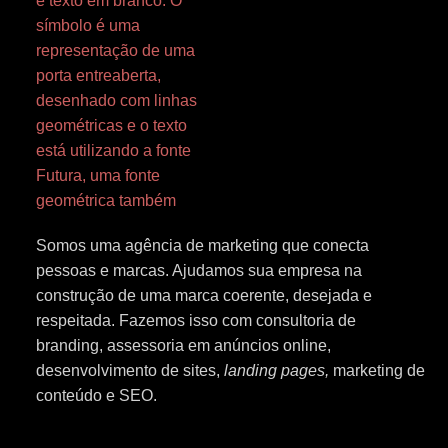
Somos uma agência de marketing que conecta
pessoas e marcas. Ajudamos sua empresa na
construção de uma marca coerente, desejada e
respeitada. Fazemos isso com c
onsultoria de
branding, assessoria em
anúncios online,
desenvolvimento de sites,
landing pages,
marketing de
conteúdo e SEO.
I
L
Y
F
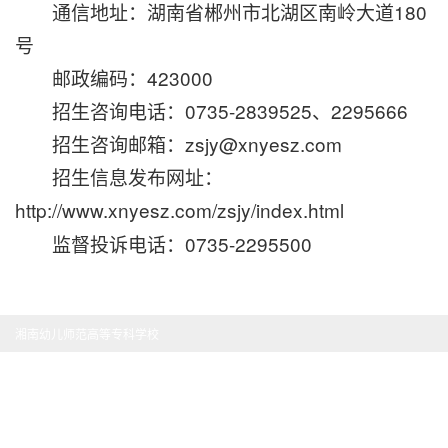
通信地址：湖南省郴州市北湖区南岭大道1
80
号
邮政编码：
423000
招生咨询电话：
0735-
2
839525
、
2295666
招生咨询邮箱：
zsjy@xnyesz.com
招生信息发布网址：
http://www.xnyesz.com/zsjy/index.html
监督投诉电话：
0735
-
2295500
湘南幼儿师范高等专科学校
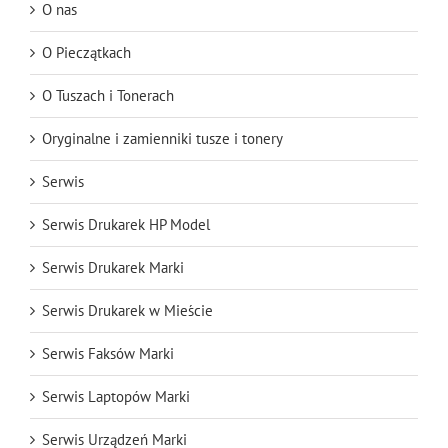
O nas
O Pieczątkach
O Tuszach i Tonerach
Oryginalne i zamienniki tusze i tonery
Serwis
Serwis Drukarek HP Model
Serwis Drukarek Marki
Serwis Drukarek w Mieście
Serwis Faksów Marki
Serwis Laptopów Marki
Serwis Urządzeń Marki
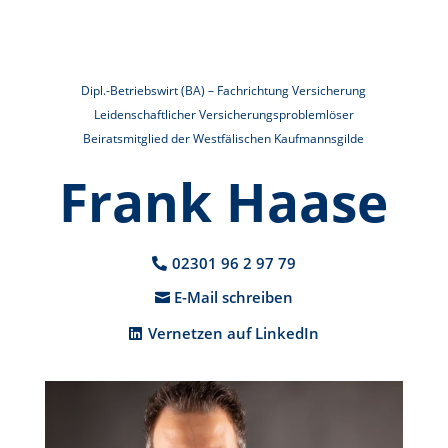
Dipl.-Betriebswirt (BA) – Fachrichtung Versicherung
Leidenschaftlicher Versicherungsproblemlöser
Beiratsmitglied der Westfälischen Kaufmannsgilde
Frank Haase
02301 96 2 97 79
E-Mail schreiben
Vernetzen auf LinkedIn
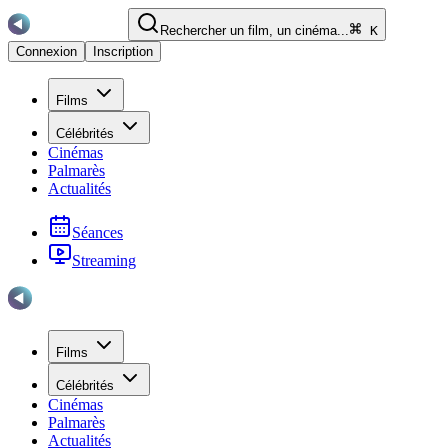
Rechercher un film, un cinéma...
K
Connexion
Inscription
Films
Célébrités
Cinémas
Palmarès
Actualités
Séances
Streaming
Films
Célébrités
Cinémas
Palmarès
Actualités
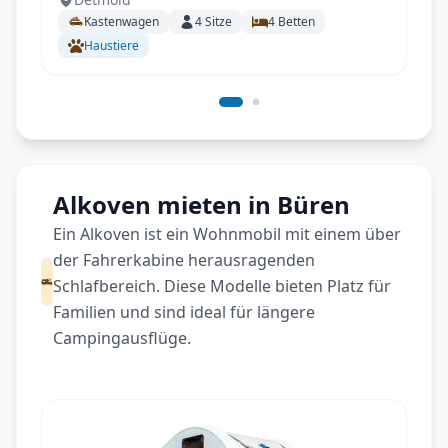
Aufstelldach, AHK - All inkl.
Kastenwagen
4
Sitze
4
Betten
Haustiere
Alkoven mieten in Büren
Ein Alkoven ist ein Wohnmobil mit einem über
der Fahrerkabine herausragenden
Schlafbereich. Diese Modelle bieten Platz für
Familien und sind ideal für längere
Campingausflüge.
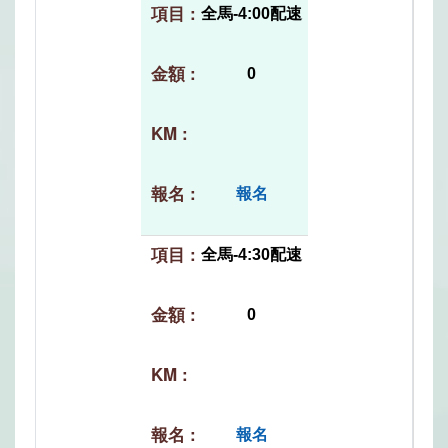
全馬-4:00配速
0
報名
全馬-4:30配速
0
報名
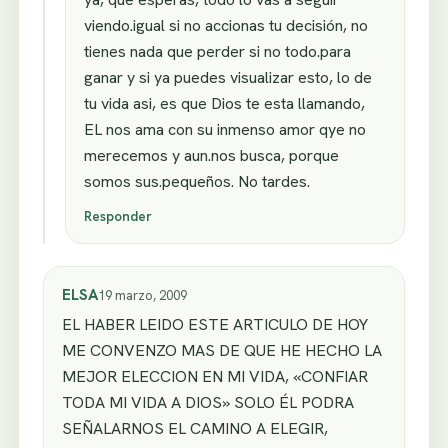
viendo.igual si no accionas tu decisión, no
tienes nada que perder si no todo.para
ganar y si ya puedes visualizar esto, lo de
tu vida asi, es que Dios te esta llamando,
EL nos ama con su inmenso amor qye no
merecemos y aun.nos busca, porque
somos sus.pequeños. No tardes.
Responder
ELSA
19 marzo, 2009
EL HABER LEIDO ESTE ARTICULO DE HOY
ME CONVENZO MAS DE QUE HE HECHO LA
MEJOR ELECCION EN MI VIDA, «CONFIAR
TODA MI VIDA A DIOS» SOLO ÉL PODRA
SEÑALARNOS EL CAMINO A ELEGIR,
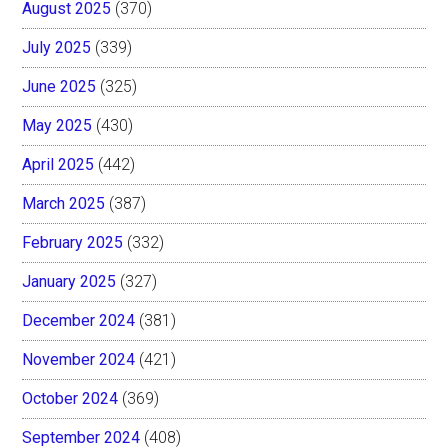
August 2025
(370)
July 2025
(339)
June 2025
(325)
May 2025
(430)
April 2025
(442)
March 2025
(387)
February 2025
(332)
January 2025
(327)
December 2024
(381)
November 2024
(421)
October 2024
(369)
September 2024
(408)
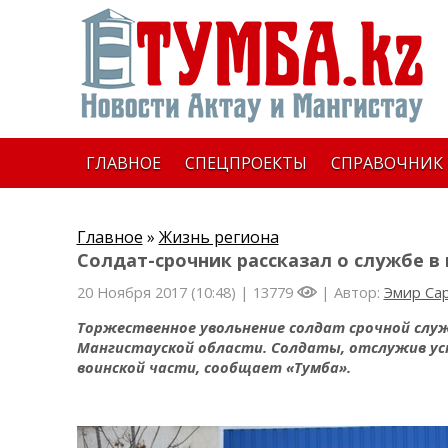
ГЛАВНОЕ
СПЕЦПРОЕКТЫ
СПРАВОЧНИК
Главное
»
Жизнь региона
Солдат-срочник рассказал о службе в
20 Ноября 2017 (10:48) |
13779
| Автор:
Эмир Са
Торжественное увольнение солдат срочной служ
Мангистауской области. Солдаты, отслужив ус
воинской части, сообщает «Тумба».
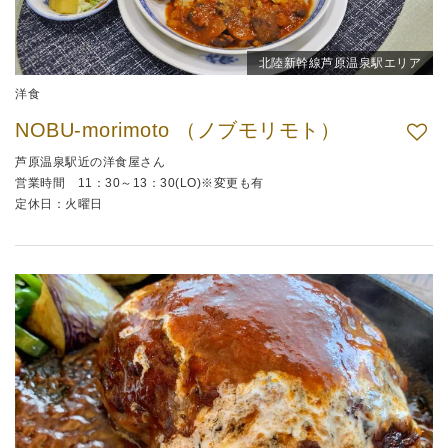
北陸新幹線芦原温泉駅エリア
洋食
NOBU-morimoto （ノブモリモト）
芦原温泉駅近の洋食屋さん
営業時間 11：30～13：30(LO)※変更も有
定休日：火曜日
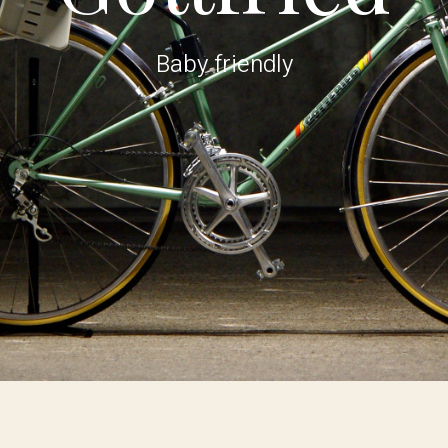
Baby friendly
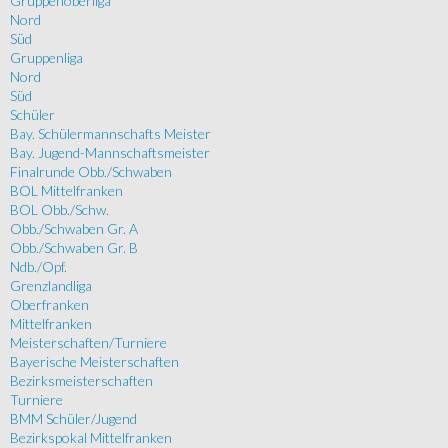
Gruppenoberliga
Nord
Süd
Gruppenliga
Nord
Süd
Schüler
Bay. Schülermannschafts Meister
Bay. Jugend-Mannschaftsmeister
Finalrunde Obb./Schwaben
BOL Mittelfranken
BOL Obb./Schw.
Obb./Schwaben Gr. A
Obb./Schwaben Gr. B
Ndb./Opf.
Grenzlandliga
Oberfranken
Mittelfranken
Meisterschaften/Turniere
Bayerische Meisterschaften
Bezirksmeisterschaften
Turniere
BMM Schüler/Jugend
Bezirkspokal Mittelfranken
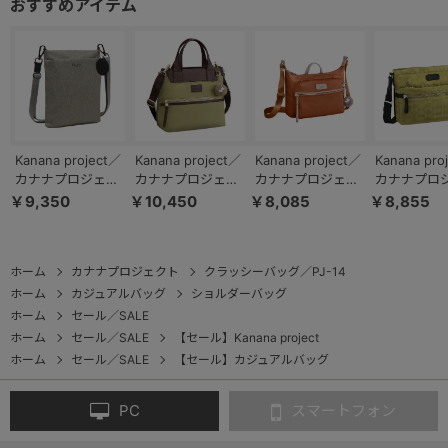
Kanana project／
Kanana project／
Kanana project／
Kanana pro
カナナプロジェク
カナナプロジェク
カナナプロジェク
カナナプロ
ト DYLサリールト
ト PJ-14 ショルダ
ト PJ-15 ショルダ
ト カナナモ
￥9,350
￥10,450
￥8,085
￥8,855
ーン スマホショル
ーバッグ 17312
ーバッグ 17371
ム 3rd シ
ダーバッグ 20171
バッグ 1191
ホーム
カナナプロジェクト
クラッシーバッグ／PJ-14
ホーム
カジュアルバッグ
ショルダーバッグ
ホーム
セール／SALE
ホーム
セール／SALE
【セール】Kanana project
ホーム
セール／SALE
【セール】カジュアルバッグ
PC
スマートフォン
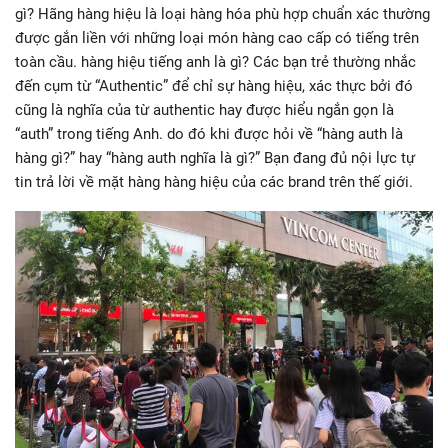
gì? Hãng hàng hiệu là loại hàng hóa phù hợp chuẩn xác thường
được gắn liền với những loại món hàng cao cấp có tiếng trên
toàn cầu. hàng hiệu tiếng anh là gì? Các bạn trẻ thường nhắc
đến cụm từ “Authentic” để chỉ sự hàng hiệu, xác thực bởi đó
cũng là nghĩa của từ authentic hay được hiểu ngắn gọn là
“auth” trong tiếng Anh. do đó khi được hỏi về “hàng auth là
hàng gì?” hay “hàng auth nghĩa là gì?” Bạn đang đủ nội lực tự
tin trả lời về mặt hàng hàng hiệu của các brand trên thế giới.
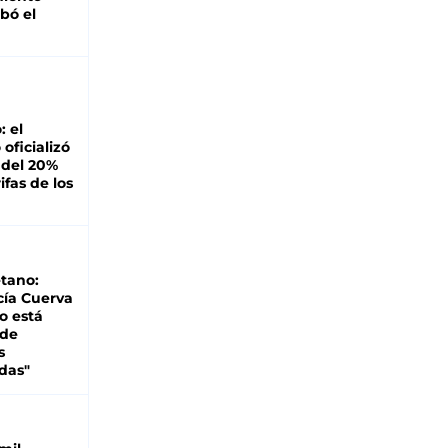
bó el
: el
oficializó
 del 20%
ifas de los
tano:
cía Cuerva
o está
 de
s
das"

▶ **Requirement**: Leave out the pictures and repeat the lines from the start of the material through the line with "Serwis Drukarek Marki", inclusive.

▶ **Answer box**:
Somos uma agência de marketing que conecta
pessoas e marcas. Ajudamos sua empresa na
construção de uma marca coerente, desejada e
respeitada. Fazemos isso com c
onsultoria de
branding, assessoria em
anúncios online,
desenvolvimento de sites,
landing pages,
marketing de
conteúdo e SEO.
I
L
Y
F
通信地址：湖南省郴州市北湖区南岭大道1
80
号
邮政编码：
423000
招生咨询电话：
0735-
2
839525
、
2295666
招生咨询邮箱：
zsjy@xnyesz.com
招生信息发布网址：
http://www.xnyesz.com/zsjy/index.html
监督投诉电话：
0735
-
2295500
湘南幼儿师范高等专科学校
O nas
O Pieczątkach
O Tuszach i Tonerach
Oryginalne i zamienniki tusze i tonery
Serwis
Serwis Drukarek HP Model
Serwis Drukarek Marki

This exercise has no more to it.